Why White-on-Black Slides are so Popular
To many people it simply looks cool and professional, but there are also practical choices that make this style appealing. One of the most compelling is that a white background adds a significant amount of light to the room. In a major conference where there are plenty of spotlights on the speaker and the room is professionally lit this does not make much impact, but in small and medium size events or in company meeting rooms you might notice that the brightness of modern projectors can be an issue.

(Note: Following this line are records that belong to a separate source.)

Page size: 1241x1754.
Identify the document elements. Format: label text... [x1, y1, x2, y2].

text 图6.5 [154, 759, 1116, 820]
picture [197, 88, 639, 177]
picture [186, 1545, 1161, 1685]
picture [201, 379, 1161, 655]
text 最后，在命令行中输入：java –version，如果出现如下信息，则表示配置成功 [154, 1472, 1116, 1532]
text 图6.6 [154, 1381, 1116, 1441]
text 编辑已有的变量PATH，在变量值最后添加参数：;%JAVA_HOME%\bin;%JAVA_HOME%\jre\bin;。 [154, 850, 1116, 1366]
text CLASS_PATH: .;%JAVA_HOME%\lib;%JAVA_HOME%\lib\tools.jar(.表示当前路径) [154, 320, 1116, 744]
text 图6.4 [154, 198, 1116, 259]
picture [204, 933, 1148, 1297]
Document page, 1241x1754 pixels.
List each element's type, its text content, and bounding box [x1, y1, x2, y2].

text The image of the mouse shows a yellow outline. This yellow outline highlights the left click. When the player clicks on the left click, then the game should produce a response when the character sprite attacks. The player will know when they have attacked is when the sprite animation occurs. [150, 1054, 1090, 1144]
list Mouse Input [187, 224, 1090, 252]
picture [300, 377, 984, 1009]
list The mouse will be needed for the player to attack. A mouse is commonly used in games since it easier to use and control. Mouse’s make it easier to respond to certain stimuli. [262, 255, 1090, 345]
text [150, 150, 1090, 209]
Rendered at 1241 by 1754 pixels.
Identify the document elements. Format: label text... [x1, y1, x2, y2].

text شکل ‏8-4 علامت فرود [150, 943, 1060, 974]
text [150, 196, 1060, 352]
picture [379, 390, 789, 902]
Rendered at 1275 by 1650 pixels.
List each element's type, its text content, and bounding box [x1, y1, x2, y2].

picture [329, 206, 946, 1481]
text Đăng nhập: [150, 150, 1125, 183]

One way to deal with this problem is to have a fairly constant intensity presentation where there are no slides that are significantly darker, but this can be monotonous. If you blank to black the screen when the images are not needed the impact is even worse. Back in the days of projection CRTs the screen image was so dim that this was never an issue. Now the kind of projectors you might find in any company meeting room can be bright enough to be a problem;
Apart from the distracting changes in light when slides change or the screen in blanked, a white background aggravates another issue. In many company and hotel meeting rooms it is hard for the speaker to stay entirely out of the projector beam all the time. When a slide is just a line of white text on a black background this problem is minimized. But when you have black writing on a white background you are much more likely to have some light from the beam in the speaker's face. This is annoying for the speaker and distracting for the audience.
You can reduce this effect another way by using a short throw or ultra short throw projector behind the speaker -- and possibly add two LED spotlights to brighten the speaker's face -- and you should definitely consider this for your own meeting rooms. But most speakers have more say in the making of their slides than in the equipment of meeting rooms so a white-on-black style is a simpler solution.